6.4. Un intervalle de 10 ans est nécessaire entre une coqueluche documentée et une revaccination coquelucheuse chez un adulte, si celle-ci est recommandée.

7. Personnes concernées par ces recommandations

La liste des personnes pour lesquelles la vaccination contre la coqueluche est recommandée n'a pas été modifiée. Il s'agit : 

7.1. Dans le cadre du cocooning

  • Les couples ayant un projet parental
  • Au cours de la grossesse :
    - les enfants de la fratrie, le conjoint ;
    - les personnes susceptibles d'être en contact étroit et durable avec le futur nourrisson au cours de ses 6 premiers mois. Ceci peut concerner notamment, les grands-parents.
  • En post-partum immédiat :
    - la mère qu'il conviendrait idéalement de vacciner avant la sortie de la maternité, même si elle allaite ;
    - l'entourage, si la mise à jour de la vaccination n'a pas été faite antérieurement. 
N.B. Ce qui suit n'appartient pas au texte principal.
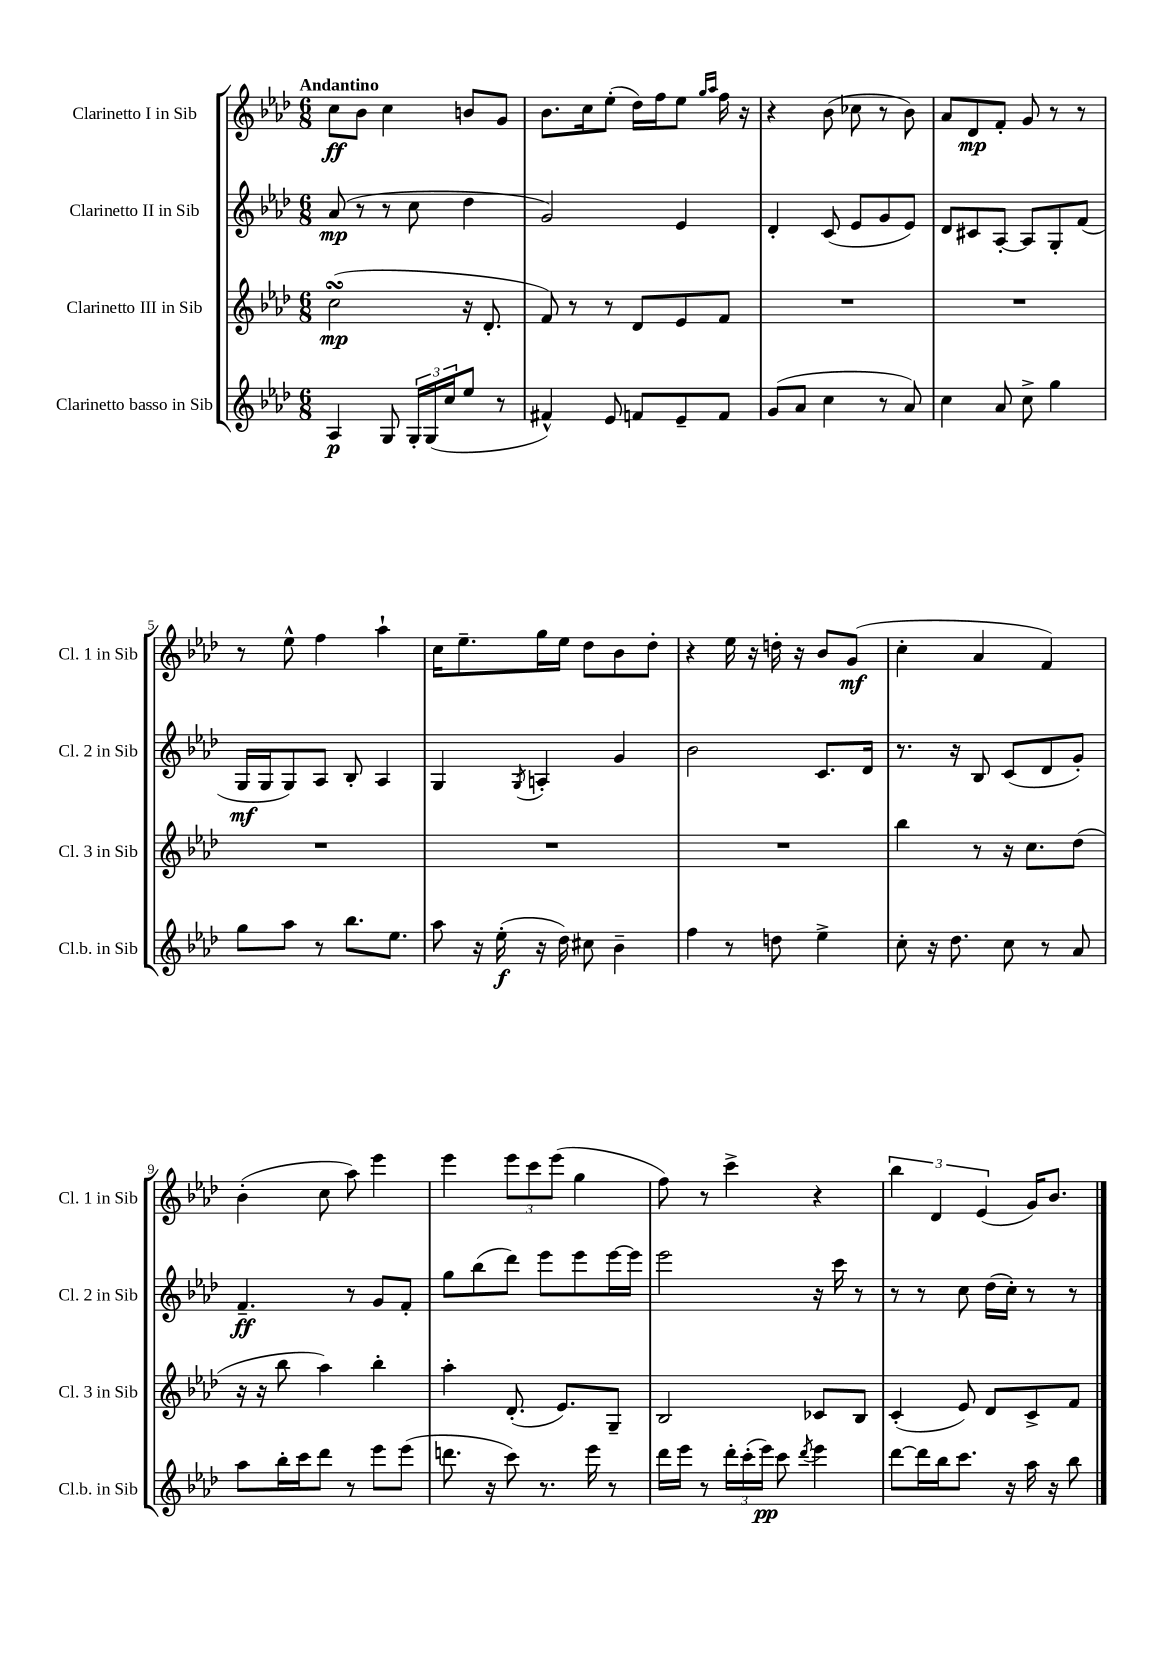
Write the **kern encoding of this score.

7.2. Dans le cadre professionnel 

  • Le personnel soignant dans son ensemble, y compris dans les établissements d'hébergement pour personnes âgées dépendantes (Ehpad). Les personnes travaillant en contact étroit avec les nourrissons âgés de moins de 6 mois (maternité, service de néonatologie, service de pédiatrie) doivent être vaccinées en priorité ;
  • Les étudiants des filières médicales et paramédicales ; 
  • Les professionnels chargés de la petite enfance ;
  • Les nourrices et personnes effectuant régulièrement du baby-sitting.

Ces nouvelles recommandations seront prises en compte par le système expert de MesVaccins.net le 17 mars 2014.

Source : Haut Conseil de la santé publique.